The Midweek Sun recently picked wind of the radio man's family embroiled in a bitter feud over a family farm which his siblings were suspicious he had acquired it as his own alone via dubious means. Speaking to this publication this week, Randy described his little brother as disrespectful and arrogant.

“He does not respect me, even if he passes by me on the streets, he would not greet me. I have tried several times to call him to resolve our differences, but he is not budging. He is married but I do not even know his wife because I was not part of the celebrations,” Randy said.

He says the last time he had a proper chat with his brother was back in 2016 during a family meeting in which he, Last, suggested that the family should meet more often to bring the family closer together. Dates were set for the next meeting but when the day arrived, Last, according to Randy, never showed up. When they contacted him, he told them he was held up at work.

Randy said they are a family of five siblings and Last is the youngest.

“I later learned that he was intending to take over my parent's farm as his own, and not willing to share with his siblings. This did not sit well with us. I remember that we had to be called to the Kgotla after he had wanted Kgosi to write a letter which he would use at land board for change of land ownership. Kgosi wanted to satisfy himself with facts and that we had all agreed to give Last the farm,” Randy recalled.

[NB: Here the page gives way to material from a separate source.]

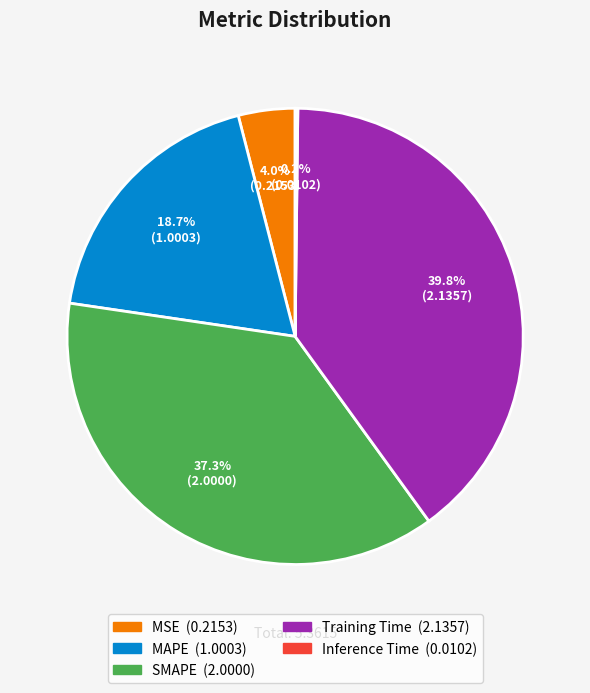

To the nearest percent, what portion does Training Time represent?

40%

Randy said they told Kgosi that the matter was news to them and they were told to go home to sort themselves out. That was the last time they heard of the matter. Time passed and he, Randy, later learnt that Last was busy developing the farm. Suspicious, after witnessing the developments, he went to land board offices to inquire the names under whom the farm was registered. To his shock, the farm was registered in his brother’s name, Last.

Upon further investigation, he discovered that Kgosi Mosielele of Moshupa had drafted the letter which Last used to proceed with his plans.

“My mother is an old woman nearing 100 years and Last took advantage of this. He made her sign the farm over to him. I cannot blame my mother because, in her state, she does not understand anything. Right now if you mention Last’s name, she gets angry. I expected better from Last; he is educated and a public figure, I am disappointed that he is taking advantage of our mother’s old age.

“She does not understand the repercussions of giving Last that farm and excluding us as her children. We should be guiding her, not using her weakness to our advantage. She is incapable of realising the damage caused to the family,” Randy said.

Reached to hear his side of the story, Last said the matter was news to him. “I do not know what you are talking about. There are procedures to be followed, not just talking to Randy,” Last said, without explaining the said procedures.

This publication tried explaining to Last that calling him was to get his side of the story, but the telephone interview was abruptly ended with the phone hung up. Several attempts were made to reach him again, but his phone rang unanswered.

On the other hand, Kgosi Mosielele said he knew about the matter well, but dismissed it as just personal family conflicts.

“The mother came to me saying she wants to give the farm to Last. I had no reason to deny her. A parent has the right to give what belongs to her to any child of her own," Mosielele said.

He continued that if memory serves him well, it is not like other siblings did not receive anything from their mother.

"I do not know where Kgosi is getting the confidence to say things he said. What inheritance is he talking about? We will proceed with this matter, even if it means going to court," Randy retorted.